From Sacramento to Sarasota, dozens of Notre Dame clubs took on more than 150 projects last month in the spirit of Father Theodore Hesburgh, C.S.C., ’39.
The charitable work was part of the sixth annual Hesburgh Month of Service, an event sponsored by the Alumni Association to honor Father Ted’s legacy of giving and present him with a birthday gift of service.
Some clubs, such as Pittsburgh and Cincinnati, completed multiple projects. Denver took on more than a dozen, helping in blood drives, a homeless ministry, and a school clean up.
In Greater Sarasota, a group of volunteers clad in Notre Dame clothing joined the Great American Cleanup at the Emerson Point Conservation Preserve on Snead Island. Eleven volunteers in Sacramento painted a map of the United States on a playground with stars for the state capitals and a Dome to mark Notre Dame, and volunteers in Mobile painted at a school that hosts Alliance for Catholic Education students.
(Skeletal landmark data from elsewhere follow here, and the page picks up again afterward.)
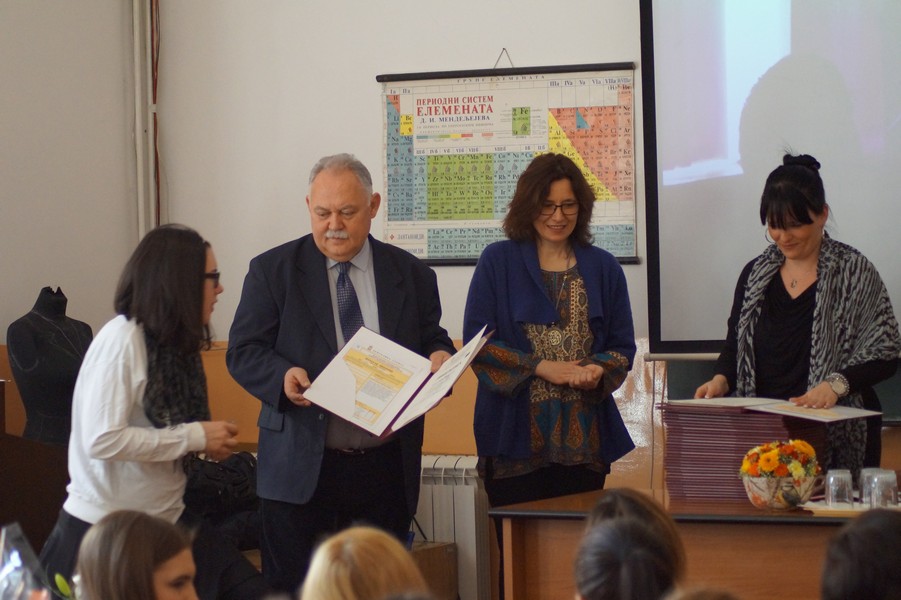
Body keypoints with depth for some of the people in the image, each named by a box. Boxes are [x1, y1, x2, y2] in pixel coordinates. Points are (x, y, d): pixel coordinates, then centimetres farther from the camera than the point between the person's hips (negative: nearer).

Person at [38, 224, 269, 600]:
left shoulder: (174, 343, 8)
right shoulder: (123, 340, -17)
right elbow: (102, 440, -25)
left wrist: (207, 443, -4)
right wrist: (196, 437, -19)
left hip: (166, 521, 8)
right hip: (104, 530, -7)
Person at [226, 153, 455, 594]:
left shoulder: (412, 275, 8)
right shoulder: (273, 270, 2)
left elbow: (433, 341, 15)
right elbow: (243, 352, 0)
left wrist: (440, 357, -10)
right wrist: (281, 375, -22)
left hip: (386, 469, 2)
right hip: (300, 469, -2)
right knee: (293, 588, 1)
“The paint job was really needed and this school simply does not have the funds to be able to pay for something like that,” said Jennifer Morgan Gamble ’04.
Katie Rutledge ’04, the Alumni Association’s service program director, said stories from projects around the country are still coming in.
“Father Hesburgh often quotes from the Gospel of Matthew about the Notre Dame family’s commitment to service: ‘Whatever you did for the least of my people, you did for me’,” she said. “This rings true and I thank all of the volunteers who helped make their communities a little better this May.”